Shahbaz Sharif, chef de la Pakistan Muslim League-N

La fête pakistanaise Tehreek-e-Insaf (PTI) de Khan a récemment perdu son poids dans l’assemblée de 342 membres lorsqu’un partenaire de la coalition a déclaré que ses 7 législateurs voterait avec l’opposition.

Plus d’une douzaine de législateurs du PTI avaient également suggéré qu’ils traverseraient le parquet. L’opposition a exigé que 172 choisissent le mouvement contre le gouvernement de Khan pour réussir.

Plus tôt cette semaine, Khan a accusé les États-Unis de se mêler des affaires du Pakistan, un pays de 220 millions d’habitants . Washington a rejeté l’accusation.

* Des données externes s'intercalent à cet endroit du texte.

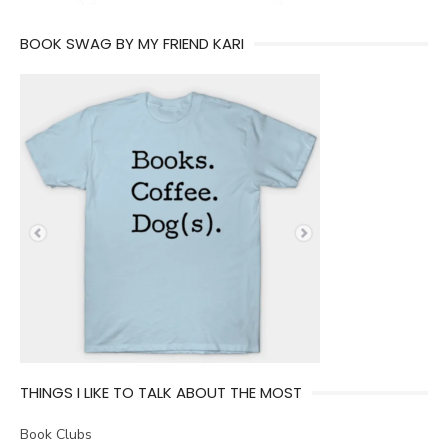
BOOK SWAG BY MY FRIEND KARI
THINGS I LIKE TO TALK ABOUT THE MOST
Book Clubs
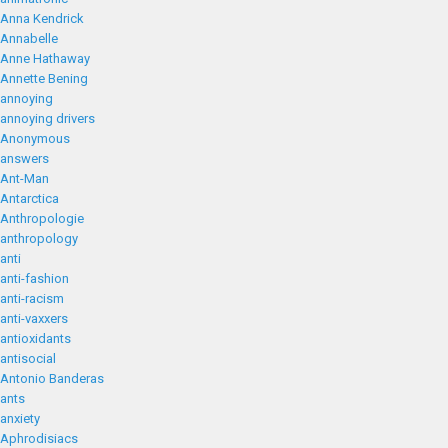
Anna Kendrick
Annabelle
Anne Hathaway
Annette Bening
annoying
annoying drivers
Anonymous
answers
Ant-Man
Antarctica
Anthropologie
anthropology
anti
anti-fashion
anti-racism
anti-vaxxers
antioxidants
antisocial
Antonio Banderas
ants
anxiety
Aphrodisiacs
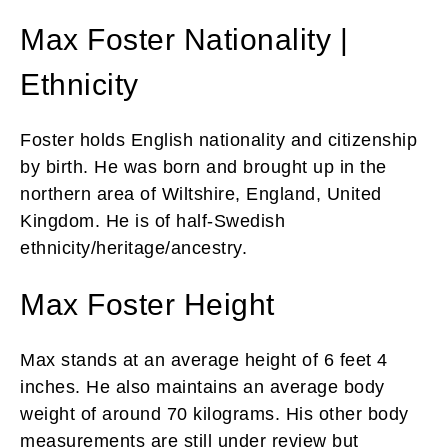
Max Foster Nationality |
Ethnicity
Foster holds English nationality and citizenship
by birth. He was born and brought up in the
northern area of Wiltshire, England, United
Kingdom. He is of half-Swedish
ethnicity/heritage/ancestry.
Max Foster Height
Max stands at an average height of 6 feet 4
inches. He also maintains an average body
weight of around 70 kilograms. His other body
measurements are still under review but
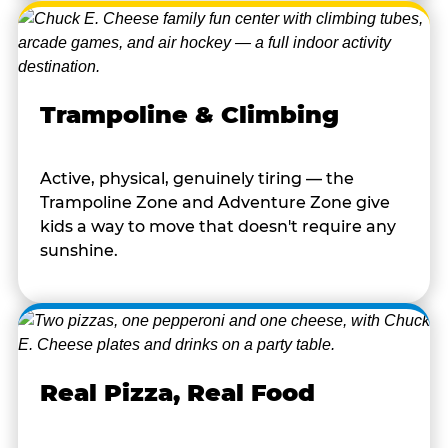
Trampoline & Climbing
Active, physical, genuinely tiring — the
Trampoline Zone and Adventure Zone give
kids a way to move that doesn't require any
sunshine.
Real Pizza, Real Food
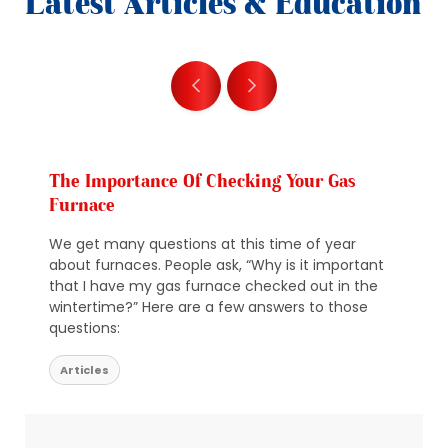
Latest Articles & Education
The Importance Of Checking Your Gas
Furnace
We get many questions at this time of year
about furnaces. People ask, “Why is it important
that I have my gas furnace checked out in the
wintertime?” Here are a few answers to those
questions:
Articles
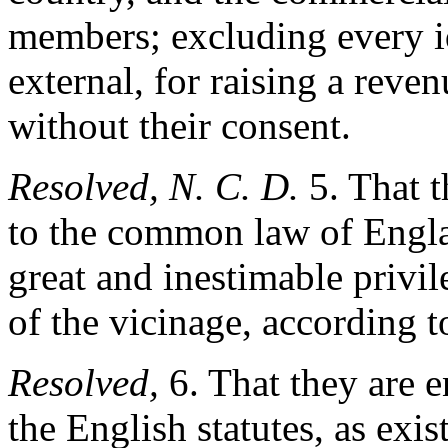
members; excluding every id
external, for raising a reve
without their consent.
Resolved, N. C. D.
5. That t
to the common law of Engla
great and inestimable privil
of the vicinage, according t
Resolved,
6. That they are en
the English statutes, as exis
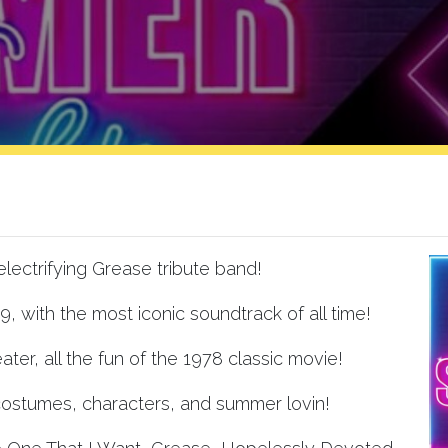
lectrifying Grease tribute band!
59, with the most iconic soundtrack of all time!
ater, all the fun of the 1978 classic movie!
ostumes, characters, and summer lovin!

Khan a été élu après avoir assuré de balayer des années de corruption et de copinage, mais a eu du mal à préserver le soutien avec l’escalade de l’inflation, une roupie faible et une obligation financière débilitante.

Son gouvernement fédéral est crédité d’avoir maintenu un compte de réserve de change de 18 milliards de dollars et d’avoir rapporté l’an dernier un montant record de 29 milliards de dollars provenant de Pakistanais de l’étranger. Son gouvernement a également reçu des éloges pour sa gestion de la pandémie de Covid-19.